Face à l’augmentation mondiale des cas de diabète – des centaines de millions de personnes en sont atteintes, dont près de la moitié sans diagnostic formel, selon la Fédération internationale du diabète – Huawei propose une solution de dépistage accessible et peu coûteuse. La nouvelle fonctionnalité, basée sur la technologie PPG, vise à encourager les utilisateurs à consulter un médecin en cas de risque détecté.
La photopléthysmographie, ou PPG, est une technique optique qui mesure les variations du flux sanguin sous la peau. Les capteurs intégrés aux montres intelligentes de Huawei enregistrent les schémas de fréquence cardiaque, la microcirculation et les réponses vasculaires susceptibles d’être liées à des troubles métaboliques. Après une période de port de trois à quatorze jours, l’application associée affiche un niveau de risque : faible, moyen ou élevé. Il est crucial de souligner que cette évaluation ne remplace en aucun cas un diagnostic médical confirmé par des analyses en laboratoire.
« Cette fonction n’est pas un dispositif médical », insiste Huawei, précisant que les résultats obtenus doivent être considérés comme un signal d’alerte incitant à une consultation médicale approfondie. Cette approche est conforme aux réglementations sanitaires en vigueur dans différents pays et s’inscrit dans une volonté de connecter les modes de vie numériques aux services médicaux traditionnels, en particulier pour les populations ayant un accès limité aux contrôles de routine.
L’utilisation du PPG comme méthode initiale d’évaluation des risques est soutenue par plusieurs experts. Lors de l’Exposition mondiale de la santé de Dubaï 2026, le professeur Jiguang Wang a estimé que les signaux cardiovasculaires émis par les appareils portables peuvent refléter les changements physiologiques associés au diabète.

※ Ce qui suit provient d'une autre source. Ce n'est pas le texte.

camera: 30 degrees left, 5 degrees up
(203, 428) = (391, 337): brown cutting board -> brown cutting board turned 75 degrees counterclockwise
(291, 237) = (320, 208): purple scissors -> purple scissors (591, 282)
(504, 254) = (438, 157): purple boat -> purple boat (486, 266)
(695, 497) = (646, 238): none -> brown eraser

Huawei a développé cette technologie grâce à ses centres de recherche Health Labs en Chine et en Finlande, où une équipe multidisciplinaire a étudié la relation entre la fréquence cardiaque, la fonction endothéliale et le métabolisme pour optimiser la précision de l’algorithme.
Cette innovation est particulièrement pertinente pour le Moyen-Orient, où les Émirats arabes unis affichent l’un des taux de prévalence du diabète les plus élevés au monde. Les modes de vie modernes et les facteurs de risque métaboliques exercent une pression croissante sur le système de santé. Le dépistage numérique du diabète, simple d’utilisation, représente donc une solution stratégique. Huawei prévoit de déployer rapidement ses fonctionnalités avancées sur les marchés mondiaux, dont les Émirats arabes unis, en collaborant avec des institutions médicales locales.

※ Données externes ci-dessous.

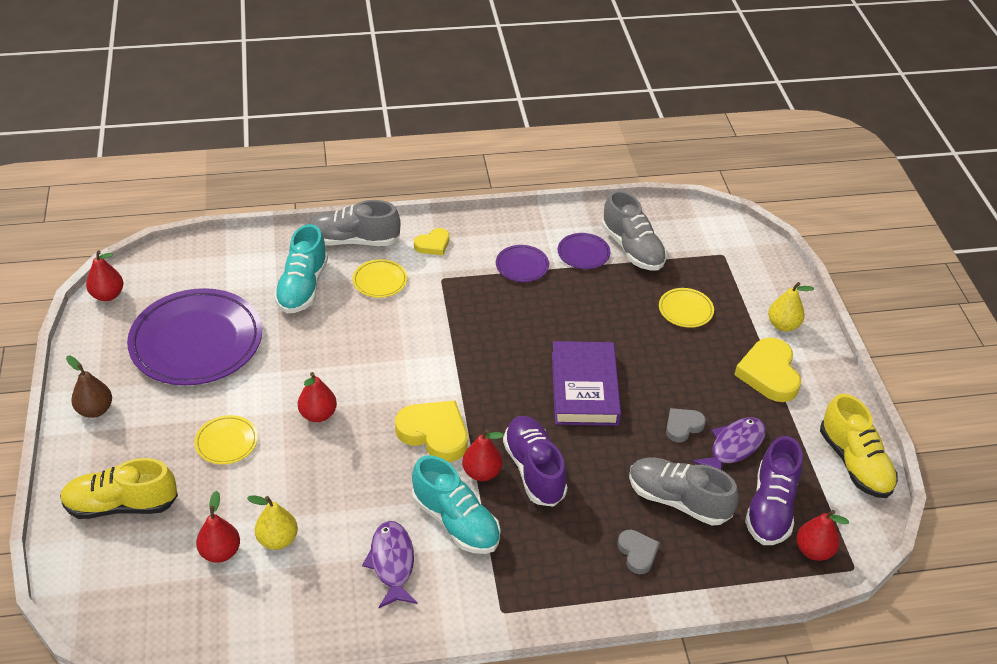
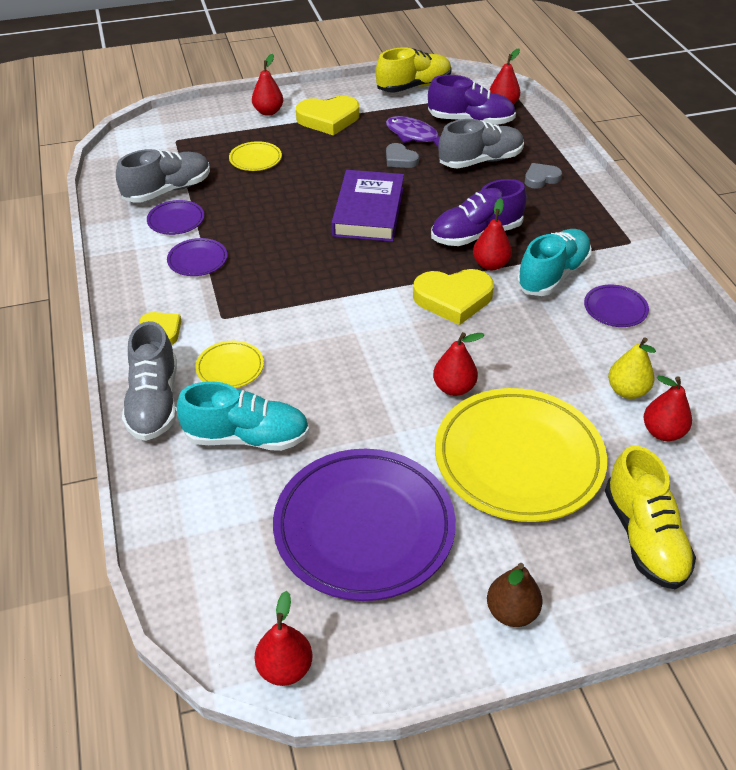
camera: 95 degrees left, 0 degrees up
(226, 442) = (518, 459): yellow plate -> yellow plate, size x2.28
(392, 563) = (615, 309): purple fish -> purple plate
(434, 433) = (453, 299): yellow heart -> yellow heart turned 120 degrees counterclockwise
(584, 388) = (369, 211): purple book -> purple book turned 75 degrees counterclockwise
(678, 500) = (480, 161): grey shoe -> grey shoe turned 135 degrees counterclockwise
(783, 325) = (268, 112): yellow pear -> red pear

La fonctionnalité d’évaluation du risque de diabète est actuellement disponible sur la HUAWEI WATCH GT 6 Pro grâce à une mise à jour logicielle OTA. Huawei prévoit d’étendre la compatibilité à d’autres modèles afin de permettre à un plus grand nombre d’utilisateurs de bénéficier de cette surveillance passive de leur santé. Cette technologie vient compléter l’écosystème de fonctionnalités de santé de Huawei, qui comprend déjà la surveillance de la pression artérielle, de l’oxygène et de la fréquence cardiaque, offrant ainsi une vision plus complète de l’état de santé de l’utilisateur.
L’augmentation des taux de diabète nécessite une approche plus proactive de la santé. La fonctionnalité de risque de diabète de Huawei illustre le rôle que peuvent jouer les appareils grand public dans la prévention, et pas seulement dans le traitement. Un dépistage précoce plus large offre aux individus la possibilité d’adopter un mode de vie plus sain avant que des complications ne surviennent. C’est là que réside l’avenir de la santé numérique : une technologie au service d’une prise en charge plus précoce et plus intelligente de son propre corps.